La loi offrait au président une prolongation unique de 90 jours avant la date d'entrée en vigueur de l'interdiction, mais ce délai a expiré dimanche, et certains experts juridiques ont fait valoir qu'il ne pouvait plus être accordé. La prolongation exigeait également que ByteDance prouve qu'elle avait fait des « progrès significatifs » en vue d'une cession qualifiée et qu'elle avait mis en place tous les « accords juridiques contraignants pertinents ». ByteDance n'a démontré ni l'un ni l'autre et a continué à résister aux appels à la vente.

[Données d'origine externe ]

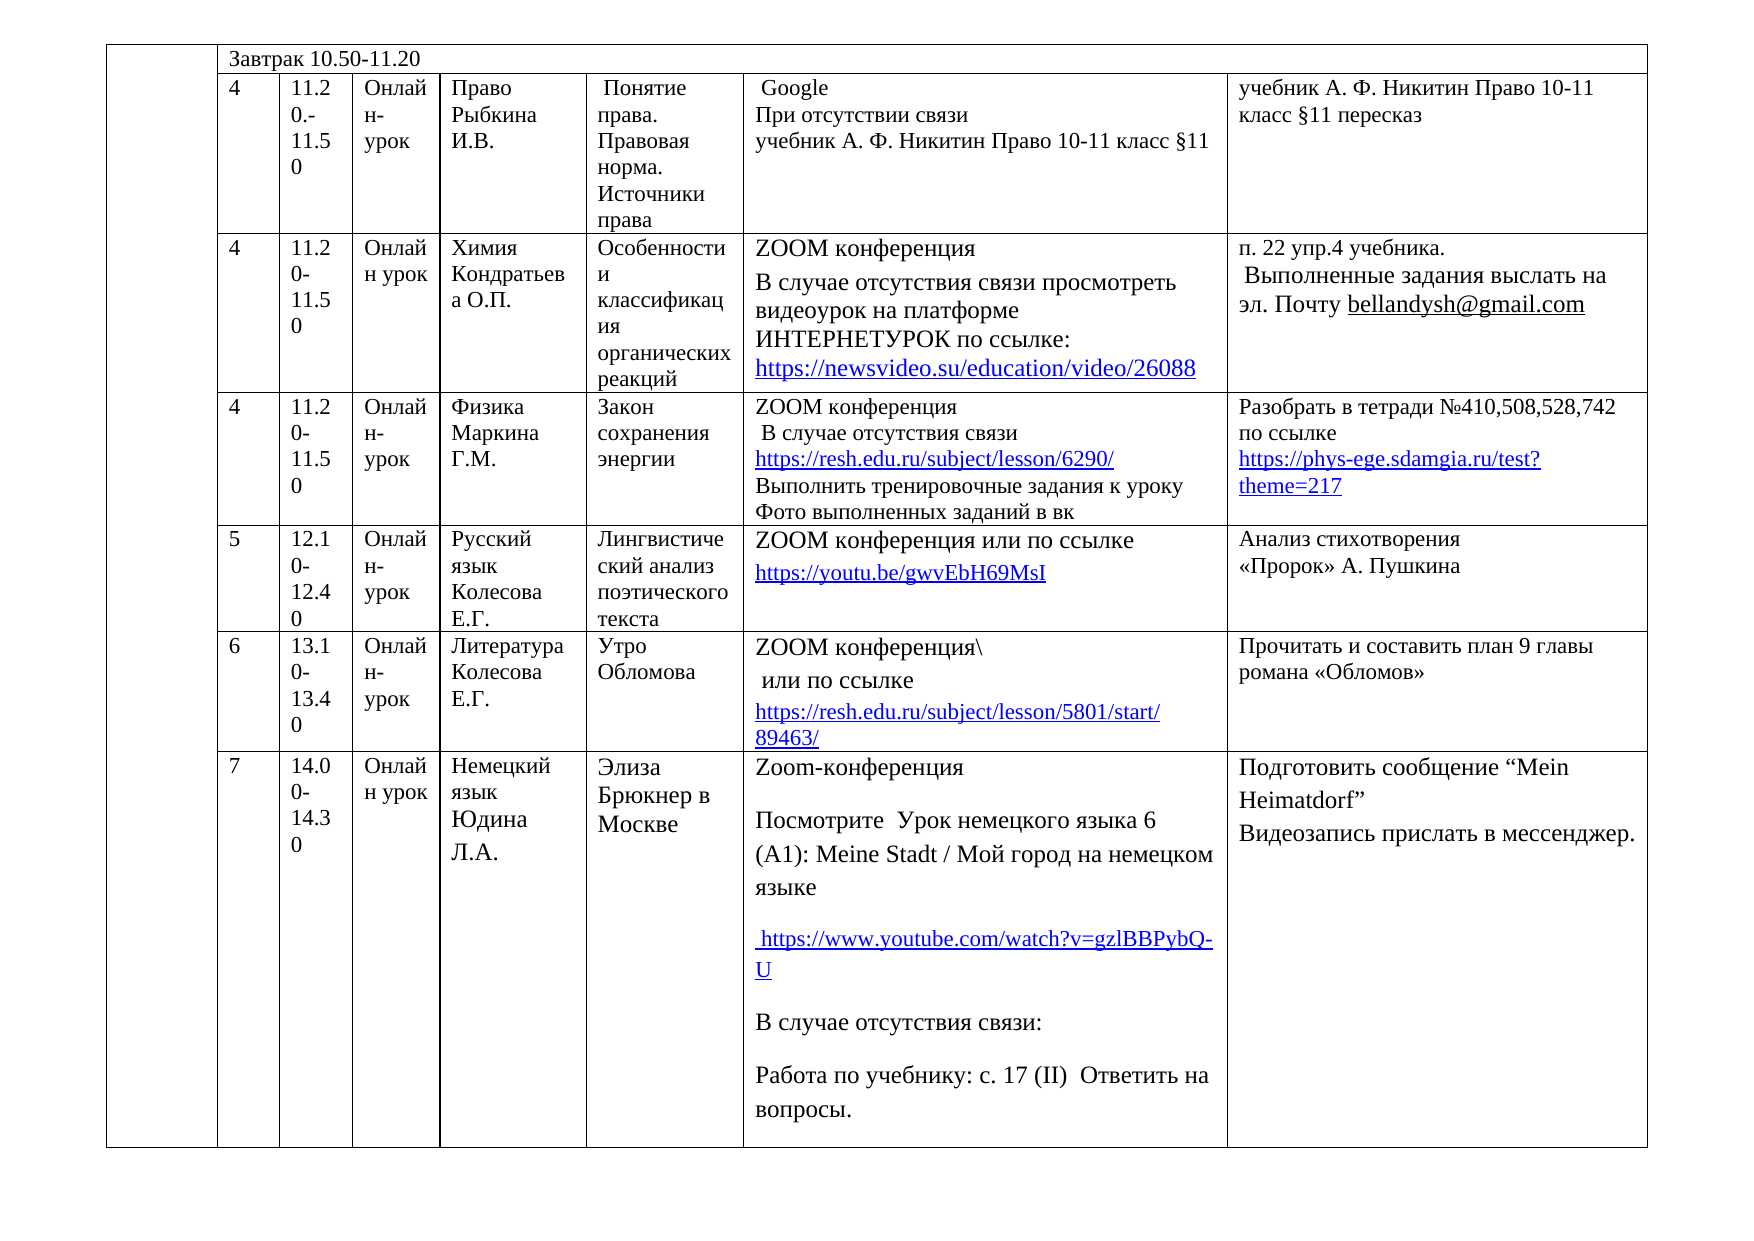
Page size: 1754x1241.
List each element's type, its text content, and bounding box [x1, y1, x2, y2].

table_cell Zoom-конференция Посмотрите Урок немецкого языка 6 (А1): Meine Stadt / Мой город на немецком языке https://www.youtube.com/watch?v=gzlBBPybQ-U В случае отсутствия связи: Работа по учебнику: с. 17 (II) Ответить на вопросы. [744, 752, 1227, 1147]
table_cell 4 [218, 234, 279, 392]
table_cell 11.20.-11.50 [280, 74, 352, 232]
table_cell Онлайн- урок [353, 393, 439, 524]
table_cell 4 [218, 74, 279, 232]
table_cell Подготовить сообщение “Mein Heimatdorf” Видеозапись прислать в мессенджер. [1228, 752, 1647, 1147]
table_cell ZOOM конференция В случае отсутствия связи просмотреть видеоурок на платформе ИНТЕРНЕТУРОК по ссылке: https://newsvideo.su/education/video/26088 [744, 234, 1227, 392]
table_cell 6 [218, 632, 279, 751]
table_cell Прочитать и составить план 9 главы романа «Обломов» [1228, 632, 1647, 751]
table_cell Онлайн урок [353, 234, 439, 392]
table_cell учебник А. Ф. Никитин Право 10-11 класс §11 пересказ [1228, 74, 1647, 232]
table_cell ZOOM конференция\ или по ссылке https://resh.edu.ru/subject/lesson/5801/start/89463/ [744, 632, 1227, 751]
table_cell Онлайн-урок [353, 74, 439, 232]
table_cell ZOOM конференция В случае отсутствия связи https://resh.edu.ru/subject/lesson/6290/ Выполнить тренировочные задания к уроку Фото выполненных заданий в вк [744, 393, 1227, 524]
table_cell Онлайн-урок [353, 526, 439, 631]
table_cell Физика Маркина Г.М. [441, 393, 586, 524]
table_cell ZOOM конференция или по ссылке https://youtu.be/gwvEbH69MsI [744, 526, 1227, 631]
table_cell 14.00-14.30 [280, 752, 352, 1147]
table_cell Разобрать в тетради №410,508,528,742 по ссылке https://phys-ege.sdamgia.ru/test?theme=217 [1228, 393, 1647, 524]
table_cell 11.20-11.50 [280, 234, 352, 392]
table_cell Особенности и классификация органических реакций [587, 234, 743, 392]
table_cell Онлайн урок [353, 752, 439, 1147]
table_cell Право Рыбкина И.В. [441, 74, 586, 232]
table_cell Google При отсутствии связи учебник А. Ф. Никитин Право 10-11 класс §11 [744, 74, 1227, 232]
table_cell 12.10-12.40 [280, 526, 352, 631]
table_cell 11.20-11.50 [280, 393, 352, 524]
table_cell 4 [218, 393, 279, 524]
table_cell Закон сохранения энергии [587, 393, 743, 524]
table_cell Химия Кондратьева О.П. [441, 234, 586, 392]
table_cell 13.10-13.40 [280, 632, 352, 751]
table_cell Завтрак 10.50-11.20 [218, 45, 1647, 73]
table_cell 5 [218, 526, 279, 631]
table_cell Русский язык Колесова Е.Г. [441, 526, 586, 631]
table_cell Онлайн- урок [353, 632, 439, 751]
table_cell Элиза Брюкнер в Москве [587, 752, 743, 1147]
table_cell п. 22 упр.4 учебника. Выполненные задания выслать на эл. Почту bellandysh@gmail.com [1228, 234, 1647, 392]
table_cell Понятие права. Правовая норма. Источники права [587, 74, 743, 232]
table_cell Утро Обломова [587, 632, 743, 751]
table_cell Анализ стихотворения «Пророк» А. Пушкина [1228, 526, 1647, 631]
table_cell Лингвистический анализ поэтического текста [587, 526, 743, 631]
table_cell Немецкий язык Юдина Л.А. [441, 752, 586, 1147]
table_cell Литература Колесова Е.Г. [441, 632, 586, 751]
table_cell 7 [218, 752, 279, 1147]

Pour rappel, le plan de Donald Trump pour TikTok consiste en la création d'une coentreprise où le gouvernement américain détiendrait une participation de 50 %, ceci afin de « sauver beaucoup d'emplois » et « gagner beaucoup d'argent sans aucun risque ». La façon dont le président élu envisage la situation n'est pas tout à fait claire, mais il indique en substance que TikTok aurait un « partenaire » au sein du gouvernement américain, « et ils auront beaucoup de soumissionnaires et les États-Unis feront ce que nous appelons une coentreprise ».
Donald Trump affirme par ailleurs qu'il n'y a « aucun risque » pour les États-Unis, car « nous n'investissons pas d'argent. Tout ce que nous faisons, c'est leur donner l'autorisation sans laquelle ils n'ont rien. Donc, je ne sais pas, on dirait que ça marche ».

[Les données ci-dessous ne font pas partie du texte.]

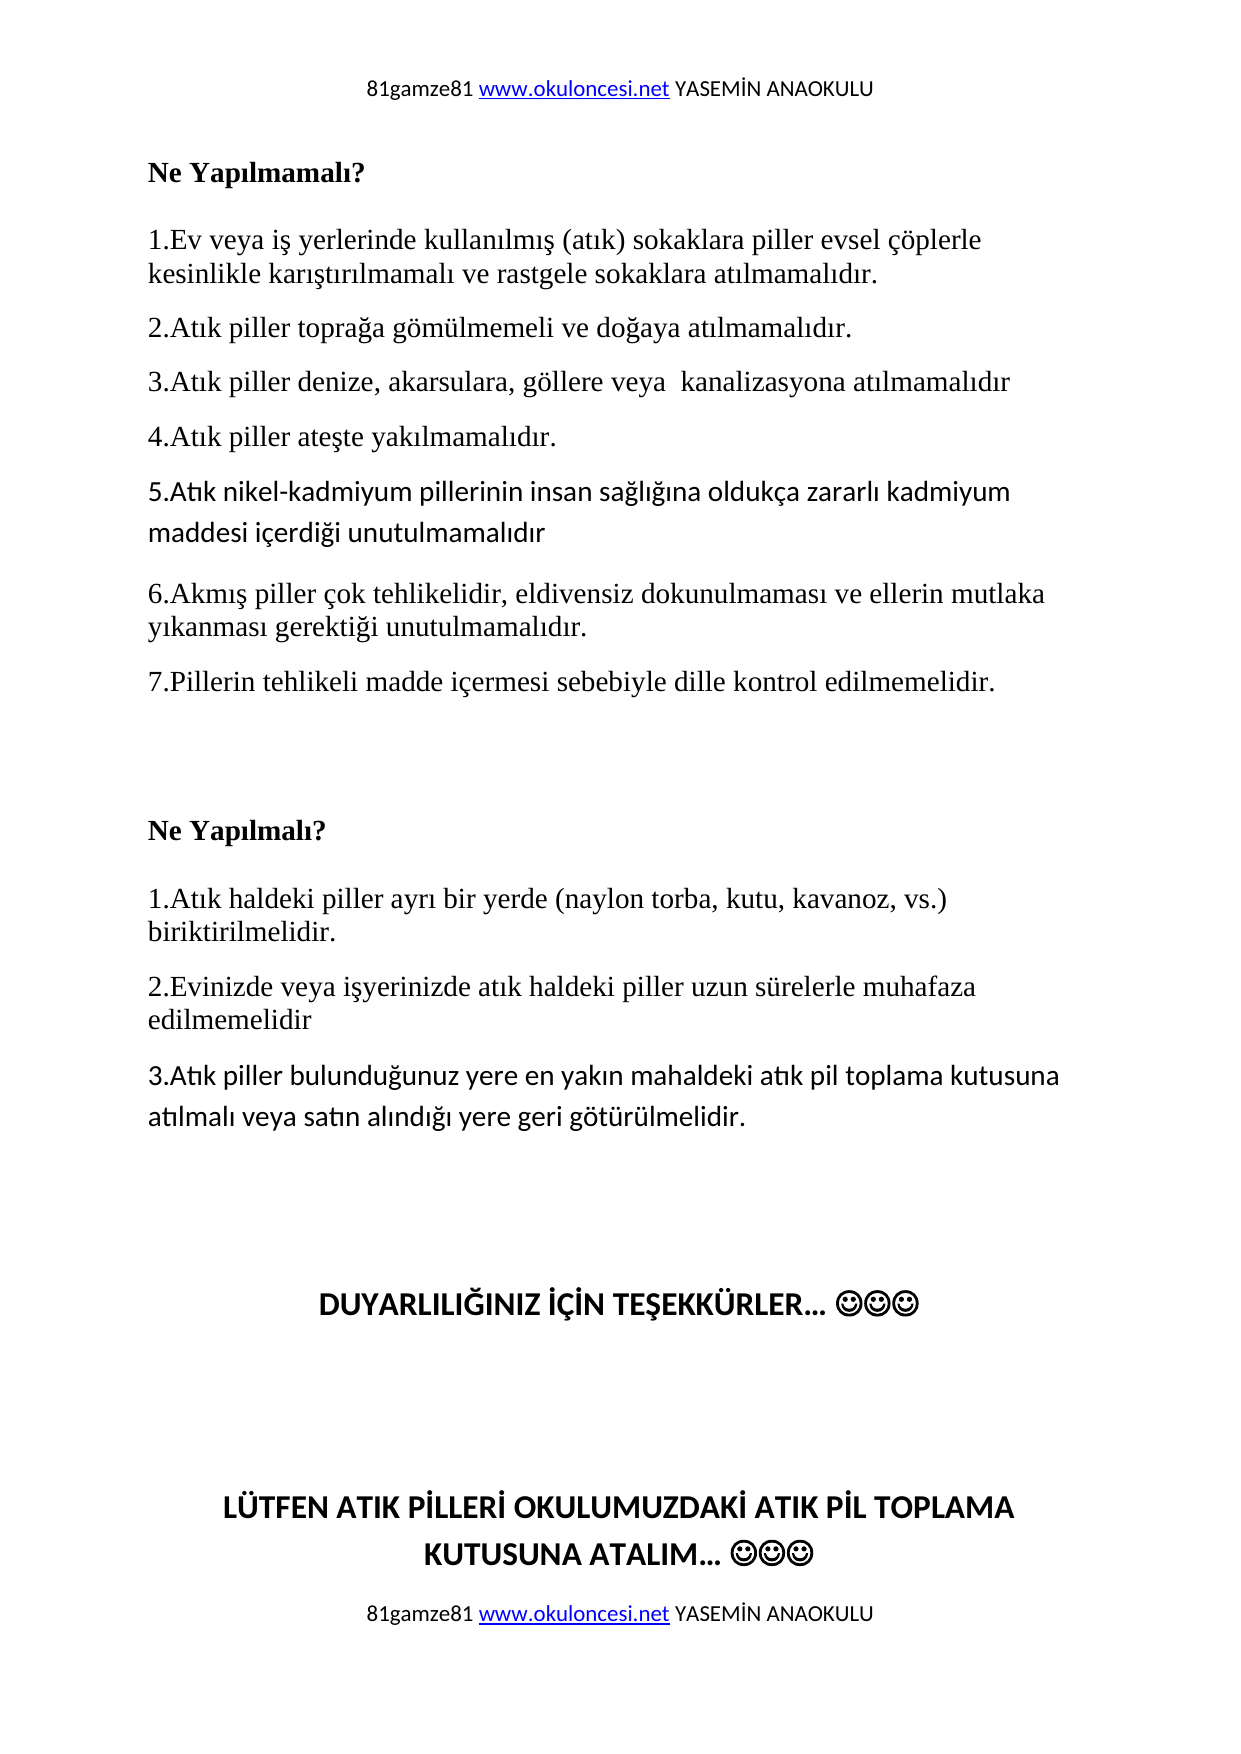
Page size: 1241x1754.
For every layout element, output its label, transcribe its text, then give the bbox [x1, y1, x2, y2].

text LÜTFEN ATIK PİLLERİ OKULUMUZDAKİ ATIK PİL TOPLAMA KUTUSUNA ATALIM… [148, 1486, 1090, 1573]
text 3.Atık piller denize, akarsulara, göllere veya kanalizasyona atılmamalıdır [148, 364, 1090, 398]
text Ne Yapılmamalı? [148, 155, 1090, 188]
text 1.Atık haldeki piller ayrı bir yerde (naylon torba, kutu, kavanoz, vs.) biriktirilmelidir. [148, 881, 1090, 948]
text DUYARLILIĞINIZ İÇİN TEŞEKKÜRLER… [148, 1283, 1090, 1324]
text 4.Atık piller ateşte yakılmamalıdır. [148, 419, 1090, 452]
text 2.Atık piller toprağa gömülmemeli ve doğaya atılmamalıdır. [148, 310, 1090, 344]
text 2.Evinizde veya işyerinizde atık haldeki piller uzun sürelerle muhafaza edilmemelidir [148, 969, 1090, 1036]
text 5.Atık nikel-kadmiyum pillerinin insan sağlığına oldukça zararlı kadmiyum maddesi içerdiği unutulmamalıdır [148, 473, 1090, 550]
text 3.Atık piller bulunduğunuz yere en yakın mahaldeki atık pil toplama kutusuna atılmalı veya satın alındığı yere geri götürülmelidir. [148, 1057, 1090, 1133]
text Ne Yapılmalı? [148, 813, 1090, 847]
text 7.Pillerin tehlikeli madde içermesi sebebiyle dille kontrol edilmemelidir. [148, 664, 1090, 697]
text 6.Akmış piller çok tehlikelidir, eldivensiz dokunulmaması ve ellerin mutlaka yıkanması gerektiği unutulmamalıdır. [148, 576, 1090, 643]
text 1.Ev veya iş yerlerinde kullanılmış (atık) sokaklara piller evsel çöplerle kesinlikle karıştırılmamalı ve rastgele sokaklara atılmamalıdır. [148, 222, 1090, 289]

Outre les plans de Donald Trump pour la plateforme de partage de vidéos, Perplexity AI a également soumis une offre de fusion avec TikTok US, après que la Cour suprême a confirmé la décision d'interdire TikTok en raison de risques pour la sécurité nationale. Dans le cadre de l'accord proposé, Perplexity, TikTok US et de nouveaux partenaires financiers se regrouperaient afin de permettre aux parties prenantes de TikTok de rester investies dans la plateforme. Selon des sources familières avec le projet, les offres pour la société devraient commencer « bien au-delà de 50 milliards de dollars ».